The system already commands 52 languages, and the databases for 296 other languages are in development. They include such exotic tongues as Sardinian, West Frisian and Zulu.
Google Translate translates entire websites, theses and even love letters in next to no time, often delivering surprisingly useable results. For Google, the benefits are obvious: With such a useful application, which also happens to be free, even more Web surfers can be lured to the company's website.
"Machine translation has reached a new quality level," Och enthuses, "it is much more heavily used all over the place; the software now has an impact in the real world."
"What Google is doing here is very impressive," says Alon Lavie of Carnegie Mellon University in Pittsburgh. The computer scientist sees the entire industry in motion. The market for translation software is growing rapidly, says Lavie. "These are extremely exciting times."
The age of machine translation has begun. Programs like Google Translate are pointing the way to a future in which anyone will be able to speak in foreign tongues at the press of a button. The ultimate goal of scientists who develop translation programs is an electronic version of the Babel fish, the fictitious species British author Douglas Adams concocted in his science fiction classic "The Hitchhiker's Guide to the Galaxy." In the book, he describes a leech-like creature, which simultaneously translates any language when it is inserted into a person's ear. Arthur Dent, the novel's protagonist, can even understand the crude poetry of the Vogons.

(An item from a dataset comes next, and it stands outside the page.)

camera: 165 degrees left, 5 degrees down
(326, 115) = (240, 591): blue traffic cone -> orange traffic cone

Developers haven't come that far yet in real life. However, there are already iPhone apps like "Jibbigo," which translates spoken English into Spanish at lightning speed. Alex Waibel, a computer scientist at the University of Karlsruhe in southwestern Germany, and also at Carnegie Mellon University, created the software. Waibel already uses computers to simultaneously translate many of his lectures, and he has also tested the technology with parliamentary debates.
A translator straight out of a computer lab was long seen as an audacious dream. How was the machine to know that in English, for example, the expression "breaking records" doesn't usually mean destroying vinyl LPs? Or that the German sentence "wir treffen uns im Schloss," means "we meet in the castle," and not, "we meet in the lock" (the German word "Schloss" means both castle and lock).

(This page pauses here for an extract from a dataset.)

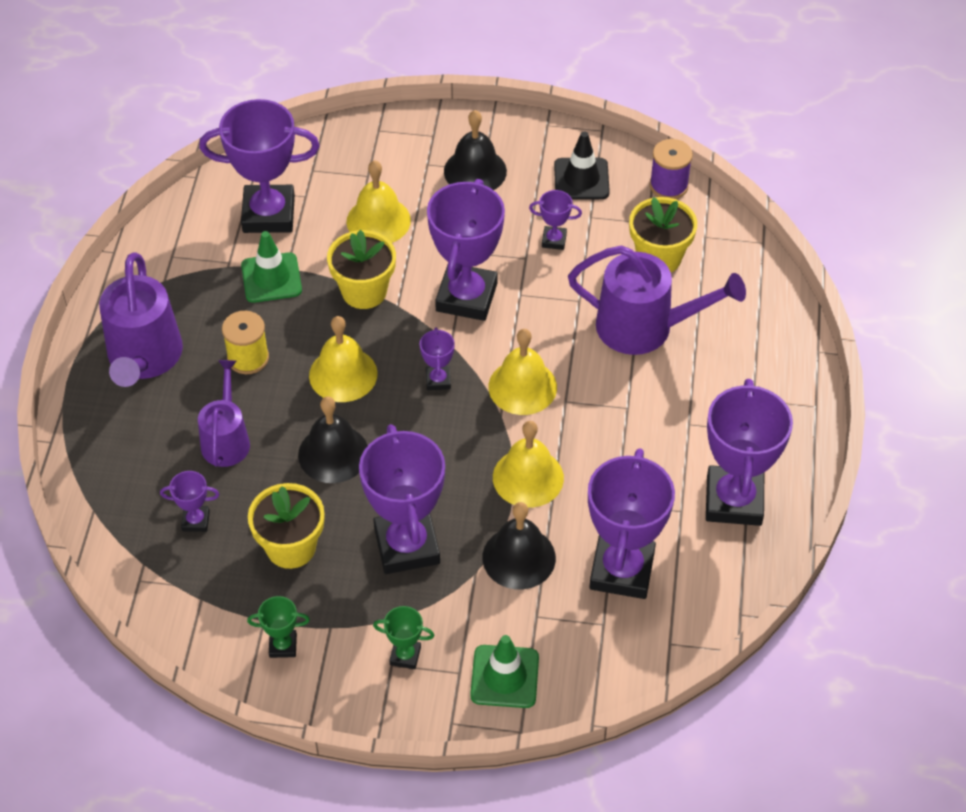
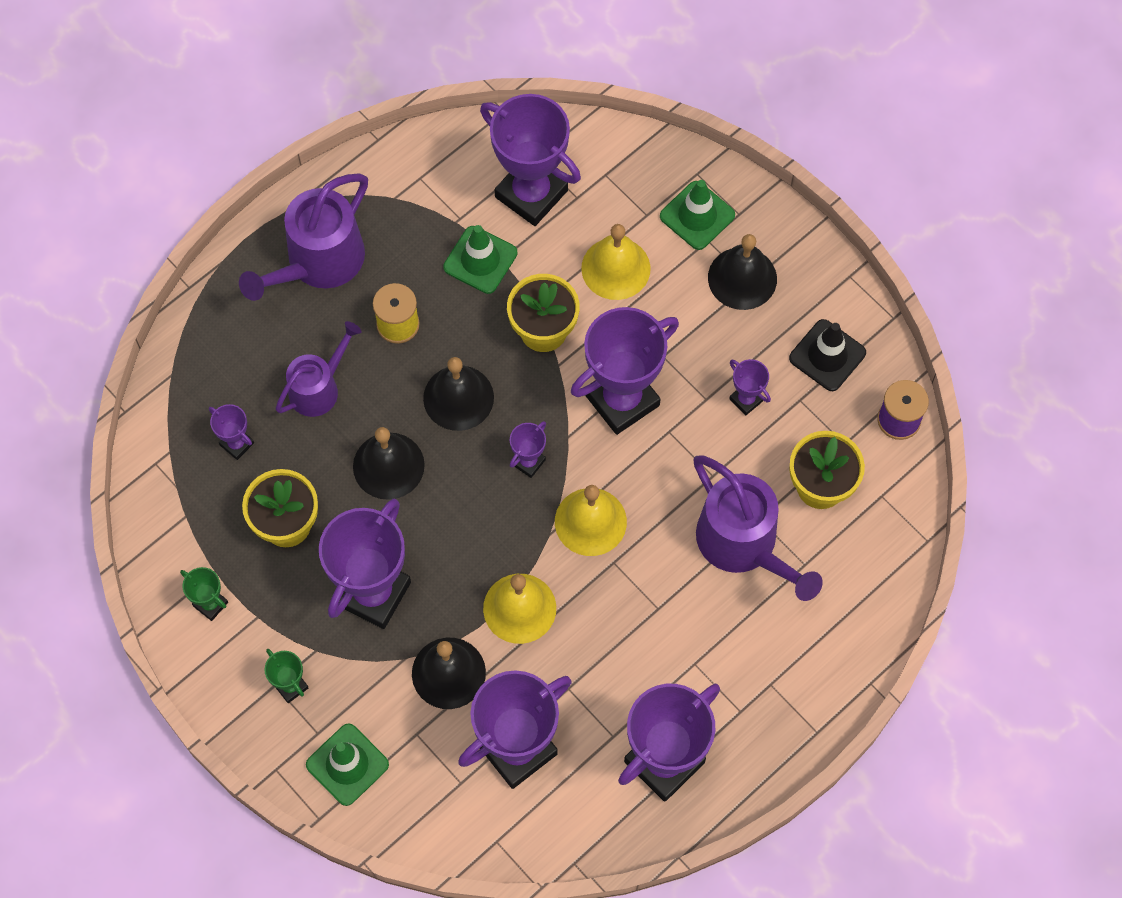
camera: 40 degrees right, 15 degrees up
(343, 374) = (458, 397): yellow bell -> black bell
(404, 154) = (697, 216): none -> green traffic cone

For a long time, computer scientists tried to cram the necessary world knowledge into the programs using a complex system of rules. But even with straightforward texts, the software often produced complete nonsense. According to Swamy Viswanathan of the US company Language Weaver, the attempt to force the English language, with all of its nuances, into a set of rules is a "nightmare." "Words often have several meanings, and the number of combinations is endless," says Viswanathan.
This prompted the experts at Language Weaver to pursue a different concept early on. They fed countless texts from the Internet that already existed in multiple languages into their systems. The specialists' reasoning was that almost every sentence and every phrase has already been translated many times over, and that pure statistics would suffice to decipher a linguistic construct.

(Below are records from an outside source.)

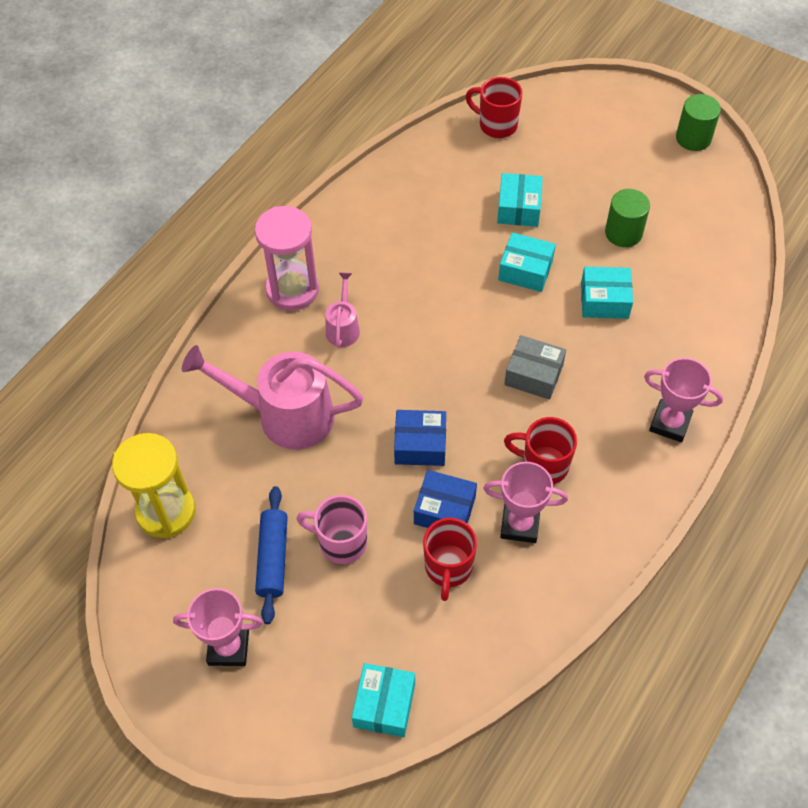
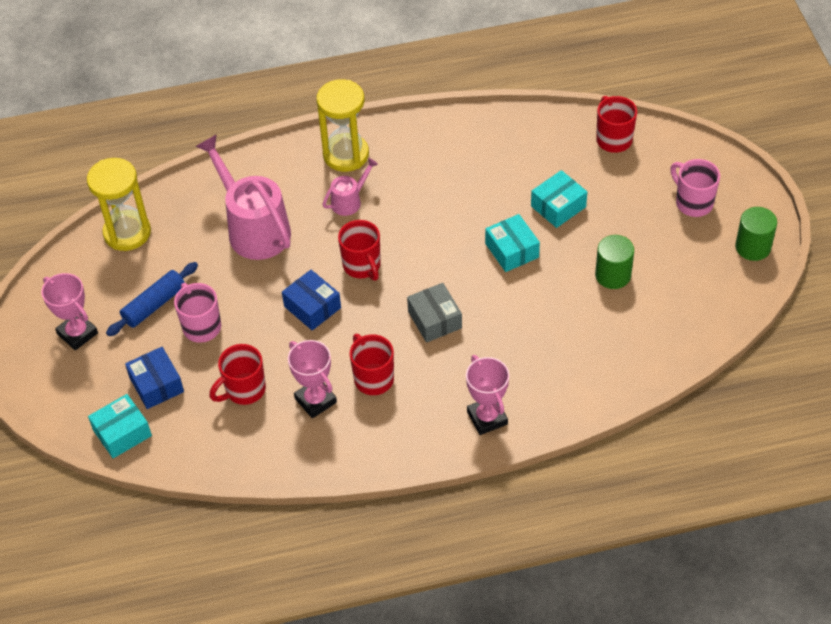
camera: 45 degrees right, 5 degrees down
(292, 289) = (346, 155): pink hourglass -> yellow hourglass
(420, 375) = (362, 266): none -> red mug
(444, 510) = (281, 356): blue box -> blue box (156, 385)
(604, 300) = (542, 309): turquoise box -> none
(612, 134) = (693, 202): none -> pink mug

For example, to figure out the German sentence "wir treffen uns im Schloss," the program searches its database for texts in which the words "treffen" ("meet") and "Schloss" ("castle" or "lock") appear in close proximity to one another. Then it goes through the translations of these texts, where it frequently finds the word "castle." As a result, the computer spits out the phrase "we meet in the castle" and not "we meet in the lock."